[Start Supplied text]

NTCA CEO Shirley Bloomfield expects the hearing will “tee up some of the issues that cover the whole” broadband ecosystem that aren’t directly tied to disbursing the IIJA money. “People get so focused on building the infrastructure, what that looks like, how it works” in each of the participating federal agencies, she said in an interview: “This feels like a way to step back and ask” questions “aside from building these networks. How do we maintain these networks? How do we make sure they’re affordable? How do we make sure they’re sustainable so that whatever investments “we’re putting in are good” ones that “actually do ensure that we’re creating networks that folks can utilize and connect to?”
An aide to Senate Communications ranking member John Thune, R-S.D., confirmed he will “definitely” focus on his broadband oversight concerns during the Tuesday hearing. Thune began work last week to review all federal broadband funding programs in a bid to hold executive branch agencies accountable for their disbursals (see 2212060067). More than 30 industry entities received letters from Thune about the oversight probe, including CTIA, NCTA, NTCA and WIA, lobbyists said.

[End Supplied text]
[Start Entries shown]

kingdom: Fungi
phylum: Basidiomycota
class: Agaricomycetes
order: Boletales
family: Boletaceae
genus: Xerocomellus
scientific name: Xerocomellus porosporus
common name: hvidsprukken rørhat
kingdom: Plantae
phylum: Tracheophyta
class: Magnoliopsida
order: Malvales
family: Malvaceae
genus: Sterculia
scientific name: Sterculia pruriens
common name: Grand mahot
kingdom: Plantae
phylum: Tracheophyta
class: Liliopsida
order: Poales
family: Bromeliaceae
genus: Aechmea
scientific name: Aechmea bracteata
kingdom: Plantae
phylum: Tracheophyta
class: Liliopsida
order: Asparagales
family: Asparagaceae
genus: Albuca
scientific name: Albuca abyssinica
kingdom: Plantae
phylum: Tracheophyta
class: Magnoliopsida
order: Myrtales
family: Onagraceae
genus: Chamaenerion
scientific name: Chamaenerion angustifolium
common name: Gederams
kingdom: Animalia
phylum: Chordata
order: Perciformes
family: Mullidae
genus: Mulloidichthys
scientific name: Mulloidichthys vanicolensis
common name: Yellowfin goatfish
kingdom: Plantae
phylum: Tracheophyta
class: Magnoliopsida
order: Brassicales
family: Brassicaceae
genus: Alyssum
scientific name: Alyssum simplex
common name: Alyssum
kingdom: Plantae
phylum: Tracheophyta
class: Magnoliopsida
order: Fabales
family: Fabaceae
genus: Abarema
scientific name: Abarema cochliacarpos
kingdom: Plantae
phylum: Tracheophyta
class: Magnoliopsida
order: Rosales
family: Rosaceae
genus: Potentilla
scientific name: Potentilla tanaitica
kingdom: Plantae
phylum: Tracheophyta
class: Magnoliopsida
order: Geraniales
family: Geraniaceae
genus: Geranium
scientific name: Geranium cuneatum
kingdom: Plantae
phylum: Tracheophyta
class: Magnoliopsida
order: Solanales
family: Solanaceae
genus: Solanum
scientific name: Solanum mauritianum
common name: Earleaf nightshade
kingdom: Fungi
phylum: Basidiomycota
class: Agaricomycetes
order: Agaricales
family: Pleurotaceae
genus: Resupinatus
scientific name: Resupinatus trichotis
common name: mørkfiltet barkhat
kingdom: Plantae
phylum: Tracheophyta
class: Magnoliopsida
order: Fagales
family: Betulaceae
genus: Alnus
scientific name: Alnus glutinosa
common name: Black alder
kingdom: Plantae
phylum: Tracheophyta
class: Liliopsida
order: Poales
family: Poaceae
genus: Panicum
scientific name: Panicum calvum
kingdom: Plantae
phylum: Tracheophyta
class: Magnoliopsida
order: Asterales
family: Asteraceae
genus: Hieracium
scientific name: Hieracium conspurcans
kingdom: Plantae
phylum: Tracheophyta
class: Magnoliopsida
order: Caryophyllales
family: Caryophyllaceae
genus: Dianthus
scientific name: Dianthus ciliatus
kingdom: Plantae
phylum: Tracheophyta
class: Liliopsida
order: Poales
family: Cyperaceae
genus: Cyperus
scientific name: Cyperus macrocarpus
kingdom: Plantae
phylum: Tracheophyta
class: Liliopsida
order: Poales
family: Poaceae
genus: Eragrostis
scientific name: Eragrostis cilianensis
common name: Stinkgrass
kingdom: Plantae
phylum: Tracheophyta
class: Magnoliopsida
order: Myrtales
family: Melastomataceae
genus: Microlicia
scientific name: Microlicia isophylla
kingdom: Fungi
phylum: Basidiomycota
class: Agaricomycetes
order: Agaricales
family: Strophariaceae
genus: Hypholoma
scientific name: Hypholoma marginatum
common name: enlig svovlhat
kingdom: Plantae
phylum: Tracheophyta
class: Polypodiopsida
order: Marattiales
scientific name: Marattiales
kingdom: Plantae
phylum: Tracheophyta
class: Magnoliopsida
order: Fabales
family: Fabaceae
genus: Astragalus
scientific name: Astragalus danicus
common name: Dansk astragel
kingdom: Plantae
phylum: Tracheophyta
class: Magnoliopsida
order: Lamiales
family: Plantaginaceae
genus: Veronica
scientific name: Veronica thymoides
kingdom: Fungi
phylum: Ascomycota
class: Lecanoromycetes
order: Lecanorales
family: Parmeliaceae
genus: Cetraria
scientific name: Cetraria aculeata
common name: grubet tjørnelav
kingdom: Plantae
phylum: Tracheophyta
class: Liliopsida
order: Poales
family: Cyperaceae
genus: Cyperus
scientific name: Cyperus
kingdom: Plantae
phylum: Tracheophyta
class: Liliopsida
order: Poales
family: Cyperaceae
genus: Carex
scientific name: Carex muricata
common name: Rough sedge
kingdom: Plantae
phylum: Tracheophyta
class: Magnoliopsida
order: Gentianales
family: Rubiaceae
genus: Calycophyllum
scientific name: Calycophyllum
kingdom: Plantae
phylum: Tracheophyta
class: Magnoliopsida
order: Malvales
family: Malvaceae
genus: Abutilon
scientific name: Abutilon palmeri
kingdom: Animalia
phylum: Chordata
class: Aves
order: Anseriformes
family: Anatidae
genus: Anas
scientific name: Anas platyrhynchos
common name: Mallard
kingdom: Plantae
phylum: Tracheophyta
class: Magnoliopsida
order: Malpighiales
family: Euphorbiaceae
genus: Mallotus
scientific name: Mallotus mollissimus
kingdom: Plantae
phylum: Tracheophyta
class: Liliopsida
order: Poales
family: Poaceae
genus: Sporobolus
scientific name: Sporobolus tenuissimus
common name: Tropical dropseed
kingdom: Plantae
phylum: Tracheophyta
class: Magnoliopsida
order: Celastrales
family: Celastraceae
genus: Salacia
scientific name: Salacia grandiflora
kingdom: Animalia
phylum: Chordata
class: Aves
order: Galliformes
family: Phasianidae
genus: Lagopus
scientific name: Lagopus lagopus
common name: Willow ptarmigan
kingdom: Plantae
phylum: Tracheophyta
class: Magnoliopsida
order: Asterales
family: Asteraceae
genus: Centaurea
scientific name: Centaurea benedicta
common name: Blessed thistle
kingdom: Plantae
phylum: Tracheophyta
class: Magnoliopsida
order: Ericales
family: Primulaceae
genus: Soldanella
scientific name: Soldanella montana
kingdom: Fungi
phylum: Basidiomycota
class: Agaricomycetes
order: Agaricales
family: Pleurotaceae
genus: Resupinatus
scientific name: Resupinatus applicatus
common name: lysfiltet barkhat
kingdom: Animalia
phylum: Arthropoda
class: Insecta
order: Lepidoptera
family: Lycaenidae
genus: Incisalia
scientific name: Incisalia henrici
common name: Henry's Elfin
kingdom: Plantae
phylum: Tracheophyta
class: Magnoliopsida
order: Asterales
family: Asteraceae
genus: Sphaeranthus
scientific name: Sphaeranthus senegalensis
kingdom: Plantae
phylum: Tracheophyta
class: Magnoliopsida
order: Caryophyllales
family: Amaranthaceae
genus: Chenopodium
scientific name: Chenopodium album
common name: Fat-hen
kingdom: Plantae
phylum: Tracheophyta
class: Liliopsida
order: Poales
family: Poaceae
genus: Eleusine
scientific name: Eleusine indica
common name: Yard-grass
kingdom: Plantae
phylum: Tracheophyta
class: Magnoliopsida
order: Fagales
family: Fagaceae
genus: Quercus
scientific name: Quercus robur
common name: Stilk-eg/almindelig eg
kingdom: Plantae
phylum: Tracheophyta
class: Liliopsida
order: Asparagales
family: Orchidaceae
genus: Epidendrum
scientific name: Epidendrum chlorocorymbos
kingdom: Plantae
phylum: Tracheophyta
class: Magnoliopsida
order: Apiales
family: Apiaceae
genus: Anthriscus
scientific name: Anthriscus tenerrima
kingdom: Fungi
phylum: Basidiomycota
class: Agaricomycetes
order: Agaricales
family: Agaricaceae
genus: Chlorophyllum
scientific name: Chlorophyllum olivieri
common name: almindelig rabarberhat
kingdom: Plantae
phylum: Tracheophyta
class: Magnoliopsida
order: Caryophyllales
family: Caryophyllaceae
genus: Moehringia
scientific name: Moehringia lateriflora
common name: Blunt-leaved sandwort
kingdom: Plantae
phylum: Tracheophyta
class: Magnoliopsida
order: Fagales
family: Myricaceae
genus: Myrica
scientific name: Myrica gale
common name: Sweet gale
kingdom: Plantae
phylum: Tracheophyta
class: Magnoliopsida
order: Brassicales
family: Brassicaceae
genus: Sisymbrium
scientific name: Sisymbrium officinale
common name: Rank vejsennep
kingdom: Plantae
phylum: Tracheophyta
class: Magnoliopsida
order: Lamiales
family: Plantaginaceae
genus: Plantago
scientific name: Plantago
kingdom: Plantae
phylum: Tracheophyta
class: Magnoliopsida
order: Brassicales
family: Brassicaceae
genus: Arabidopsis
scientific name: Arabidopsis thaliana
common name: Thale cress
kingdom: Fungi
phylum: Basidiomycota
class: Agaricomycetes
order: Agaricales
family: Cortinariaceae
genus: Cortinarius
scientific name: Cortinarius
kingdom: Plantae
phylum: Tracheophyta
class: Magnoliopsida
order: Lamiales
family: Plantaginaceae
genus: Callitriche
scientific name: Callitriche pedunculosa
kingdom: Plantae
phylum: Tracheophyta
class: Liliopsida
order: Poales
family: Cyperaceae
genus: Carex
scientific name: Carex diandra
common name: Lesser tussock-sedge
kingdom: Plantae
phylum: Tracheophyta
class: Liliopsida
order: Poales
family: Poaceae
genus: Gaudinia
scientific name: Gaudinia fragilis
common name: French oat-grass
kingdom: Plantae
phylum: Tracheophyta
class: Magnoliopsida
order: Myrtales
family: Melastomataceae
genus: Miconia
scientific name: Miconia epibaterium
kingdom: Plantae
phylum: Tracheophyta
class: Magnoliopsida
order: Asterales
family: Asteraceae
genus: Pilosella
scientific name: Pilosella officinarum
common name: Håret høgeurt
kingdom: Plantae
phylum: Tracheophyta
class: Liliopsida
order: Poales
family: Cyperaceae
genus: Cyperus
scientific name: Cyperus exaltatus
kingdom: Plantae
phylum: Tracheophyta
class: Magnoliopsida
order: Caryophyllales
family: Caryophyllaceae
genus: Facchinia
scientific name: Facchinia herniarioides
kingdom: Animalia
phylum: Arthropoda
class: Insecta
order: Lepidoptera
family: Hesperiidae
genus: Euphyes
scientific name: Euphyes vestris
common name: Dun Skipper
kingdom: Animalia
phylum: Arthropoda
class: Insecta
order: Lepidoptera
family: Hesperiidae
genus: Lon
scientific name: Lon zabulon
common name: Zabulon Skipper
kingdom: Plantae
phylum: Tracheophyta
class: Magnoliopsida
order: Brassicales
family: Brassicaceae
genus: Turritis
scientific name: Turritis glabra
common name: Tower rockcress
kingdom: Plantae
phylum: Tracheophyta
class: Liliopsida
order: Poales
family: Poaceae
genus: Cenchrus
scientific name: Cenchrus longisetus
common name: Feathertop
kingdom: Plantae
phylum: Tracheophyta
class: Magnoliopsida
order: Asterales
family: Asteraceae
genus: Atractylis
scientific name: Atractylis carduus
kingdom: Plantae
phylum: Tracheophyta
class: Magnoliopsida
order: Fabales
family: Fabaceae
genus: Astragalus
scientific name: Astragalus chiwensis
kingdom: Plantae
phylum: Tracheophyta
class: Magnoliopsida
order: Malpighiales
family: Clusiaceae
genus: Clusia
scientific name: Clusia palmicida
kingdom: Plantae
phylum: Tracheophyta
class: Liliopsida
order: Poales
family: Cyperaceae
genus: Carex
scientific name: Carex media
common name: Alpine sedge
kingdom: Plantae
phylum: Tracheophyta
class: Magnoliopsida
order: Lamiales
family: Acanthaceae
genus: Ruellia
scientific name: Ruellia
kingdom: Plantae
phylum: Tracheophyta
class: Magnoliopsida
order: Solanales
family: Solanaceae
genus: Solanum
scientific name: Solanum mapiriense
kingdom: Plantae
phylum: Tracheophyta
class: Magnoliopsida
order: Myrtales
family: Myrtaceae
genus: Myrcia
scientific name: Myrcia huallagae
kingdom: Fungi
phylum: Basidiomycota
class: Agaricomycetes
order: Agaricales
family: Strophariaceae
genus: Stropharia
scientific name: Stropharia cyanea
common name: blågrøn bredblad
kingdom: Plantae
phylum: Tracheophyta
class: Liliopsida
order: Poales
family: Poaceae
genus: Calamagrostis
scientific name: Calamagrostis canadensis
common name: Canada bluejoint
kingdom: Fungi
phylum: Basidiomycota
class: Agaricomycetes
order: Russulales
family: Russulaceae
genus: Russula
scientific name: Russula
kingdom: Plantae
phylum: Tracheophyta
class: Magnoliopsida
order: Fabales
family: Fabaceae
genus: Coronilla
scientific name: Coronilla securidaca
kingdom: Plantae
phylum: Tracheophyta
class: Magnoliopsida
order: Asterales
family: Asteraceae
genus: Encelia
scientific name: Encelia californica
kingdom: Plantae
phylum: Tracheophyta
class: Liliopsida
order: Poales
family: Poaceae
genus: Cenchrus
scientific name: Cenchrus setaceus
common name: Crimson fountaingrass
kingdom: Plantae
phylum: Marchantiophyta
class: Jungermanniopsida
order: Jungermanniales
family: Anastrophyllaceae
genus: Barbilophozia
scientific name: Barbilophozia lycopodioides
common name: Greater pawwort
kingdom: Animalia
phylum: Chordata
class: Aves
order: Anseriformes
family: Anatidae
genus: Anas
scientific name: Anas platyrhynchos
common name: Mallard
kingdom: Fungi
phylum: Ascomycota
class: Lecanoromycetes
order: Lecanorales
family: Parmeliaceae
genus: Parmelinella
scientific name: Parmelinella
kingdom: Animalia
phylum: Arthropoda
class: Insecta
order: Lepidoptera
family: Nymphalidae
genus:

[End Entries shown]

**Task instructions**
According to the passage on the broadband hearing, how many industry entities received letters from Thune about his oversight probe? These items were drawn from a separate source.

**Expected answer**
More than 30 industry entities received letters from Thune.